Every time I’ve needed a temporary file, I’ve used
mkstemp(3) or some variant of it. However, it wasn’t until recently that I wondered how it works, and more importantly, under what conditions it fails.
Let’s start from scratch: we need a temporary file, what do we do? If we had the name for the file, we could create it, so the problem reduces to generating a fresh unused filename. A simple way of doing this would be to use a sequence of integers as the filenames. For instance, we could name the first file “1”, the second “2”, and so on.
This introduces a new problem: given a directory, how do we know which numbers have already been used so that we can pick the next one? In a single process, we could keep a counter to represent all the numbers used so far, and increment it whenever a new name is needed. However, if we have multiple processes doing this in the same directory, it’s easy to see that they’ll trample over each other. We could synchronize the processes with some shared state. It could be a known file on disk, or shared memory, or a separate datastore process, but that’s clearly over-engineering the problem, and it still leaves the possibility that something else might be creating files with the same names.

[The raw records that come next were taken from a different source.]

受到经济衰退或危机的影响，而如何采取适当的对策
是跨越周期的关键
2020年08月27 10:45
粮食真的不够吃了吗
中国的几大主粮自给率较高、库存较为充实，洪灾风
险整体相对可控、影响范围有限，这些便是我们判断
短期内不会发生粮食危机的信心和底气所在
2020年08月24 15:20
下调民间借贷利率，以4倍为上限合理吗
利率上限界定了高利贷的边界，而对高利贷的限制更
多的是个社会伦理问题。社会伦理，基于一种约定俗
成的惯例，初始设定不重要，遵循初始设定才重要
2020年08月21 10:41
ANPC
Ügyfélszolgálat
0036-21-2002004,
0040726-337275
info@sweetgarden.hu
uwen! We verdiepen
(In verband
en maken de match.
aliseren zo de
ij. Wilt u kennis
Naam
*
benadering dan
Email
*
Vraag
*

So, we need to generate filenames according to some scheme, then we need to check if they’re already used, and if so, repeat until an unused filename is found. The issue is that checking if a filename is used involves a context switch and disk IO, both of which are costly in time. We can’t avoid checking once, but every collision will entail another check, and those can be avoided to some degree. To illustrate the problem, if we were to use consecutive integers starting at 0, the cost of generating a fresh filename would likely be linear with number of previously generated names.

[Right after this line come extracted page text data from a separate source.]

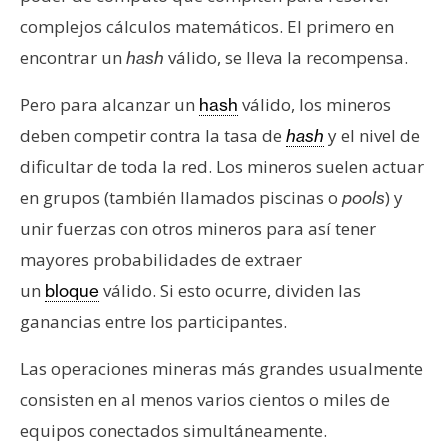
complejos cálculos matemáticos. El primero en
encontrar un
válido, se lleva la recompensa.
hash
Pero para alcanzar un
válido, los mineros
hash
deben competir contra la tasa de
y el nivel de
hash
dificultar de toda la red. Los mineros suelen actuar
en grupos (también llamados piscinas o
) y
pools
unir fuerzas con otros mineros para así tener
mayores probabilidades de extraer
un
válido. Si esto ocurre, dividen las
bloque
ganancias entre los participantes.
Las operaciones mineras más grandes usualmente
consisten en al menos varios cientos o miles de
equipos conectados simultáneamente.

Since the collisions can happen between filenames generated in the same process, in different runs of the program, or between multiple processes, we want to use as little state as possible. A simple way of achieving this is to make the sequence of filenames non-deterministic. For instance, we could use random 64-bit integers. By doing this, we’re pushing the burden of generating non-colliding names onto the random number generator, and even non-cryptographic ones are likely to be good enough for our purpose, especially given the huge number of possible 64-bit integers.
If we wanted to further reduce the possibility of collisions, we could include the program name, the pid, and a timestamp in the filename, in addition to the random number. In our case, the loss of readability caused by the longer filenames would outweigh the marginal gain in speed. However, if we were to take this line of reasoning further, we would end up with the various UUID schemes.
Going back to the original problem, the
mkstemp used in most Linux system is likely to be the one from
glibc (the function is called
__gen_tempname in that file). It works as described above, except that it uses a combination of the current time and pid instead of a random number, and it converts that to a six character alphanumeric string. The only ways it can fail, which aren’t caused by bad parameters, are IO errors and running out of attempts. Since it tries over 200K times by default, the latter failure case is exceedingly unlikely.